Objective: Copy the data word for word, from its very first line through the line containing "Recorded: h=1 m=21", including both of those lines.
--- start Data records ---
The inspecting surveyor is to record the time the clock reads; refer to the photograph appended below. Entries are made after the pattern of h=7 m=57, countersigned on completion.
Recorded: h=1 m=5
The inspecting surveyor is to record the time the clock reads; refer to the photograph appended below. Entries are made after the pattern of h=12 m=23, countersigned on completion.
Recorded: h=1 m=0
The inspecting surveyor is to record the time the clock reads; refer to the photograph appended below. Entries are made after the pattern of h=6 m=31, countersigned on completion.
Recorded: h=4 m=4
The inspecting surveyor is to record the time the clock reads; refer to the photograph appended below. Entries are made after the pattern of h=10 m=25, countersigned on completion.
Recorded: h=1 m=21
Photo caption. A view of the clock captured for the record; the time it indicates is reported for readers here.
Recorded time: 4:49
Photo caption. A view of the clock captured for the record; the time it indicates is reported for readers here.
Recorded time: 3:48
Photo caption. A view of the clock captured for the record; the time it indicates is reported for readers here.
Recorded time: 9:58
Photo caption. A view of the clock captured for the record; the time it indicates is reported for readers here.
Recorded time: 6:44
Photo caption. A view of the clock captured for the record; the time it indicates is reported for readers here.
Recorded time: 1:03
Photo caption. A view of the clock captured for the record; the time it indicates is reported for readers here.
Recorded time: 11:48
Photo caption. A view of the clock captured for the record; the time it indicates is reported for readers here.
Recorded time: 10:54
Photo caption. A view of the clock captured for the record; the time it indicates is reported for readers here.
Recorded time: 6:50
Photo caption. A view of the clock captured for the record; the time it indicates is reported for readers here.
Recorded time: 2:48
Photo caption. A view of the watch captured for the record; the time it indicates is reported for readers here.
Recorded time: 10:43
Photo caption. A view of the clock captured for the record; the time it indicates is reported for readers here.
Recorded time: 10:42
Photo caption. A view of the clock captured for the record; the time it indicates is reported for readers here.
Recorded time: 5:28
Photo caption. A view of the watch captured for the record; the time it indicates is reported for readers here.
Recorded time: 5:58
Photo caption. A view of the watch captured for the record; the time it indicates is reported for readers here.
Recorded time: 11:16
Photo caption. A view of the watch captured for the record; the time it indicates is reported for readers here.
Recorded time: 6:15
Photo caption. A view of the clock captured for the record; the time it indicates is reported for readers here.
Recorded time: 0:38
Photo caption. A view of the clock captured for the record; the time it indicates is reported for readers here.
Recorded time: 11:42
--- end Data records ---
Answer to the problem:
The inspecting surveyor is to record the time the clock reads; refer to the photograph appended below. Entries are made after the pattern of h=7 m=57, countersigned on completion.
Recorded: h=1 m=5
The inspecting surveyor is to record the time the clock reads; refer to the photograph appended below. Entries are made after the pattern of h=12 m=23, countersigned on completion.
Recorded: h=1 m=0
The inspecting surveyor is to record the time the clock reads; refer to the photograph appended below. Entries are made after the pattern of h=6 m=31, countersigned on completion.
Recorded: h=4 m=4
The inspecting surveyor is to record the time the clock reads; refer to the photograph appended below. Entries are made after the pattern of h=10 m=25, countersigned on completion.
Recorded: h=1 m=21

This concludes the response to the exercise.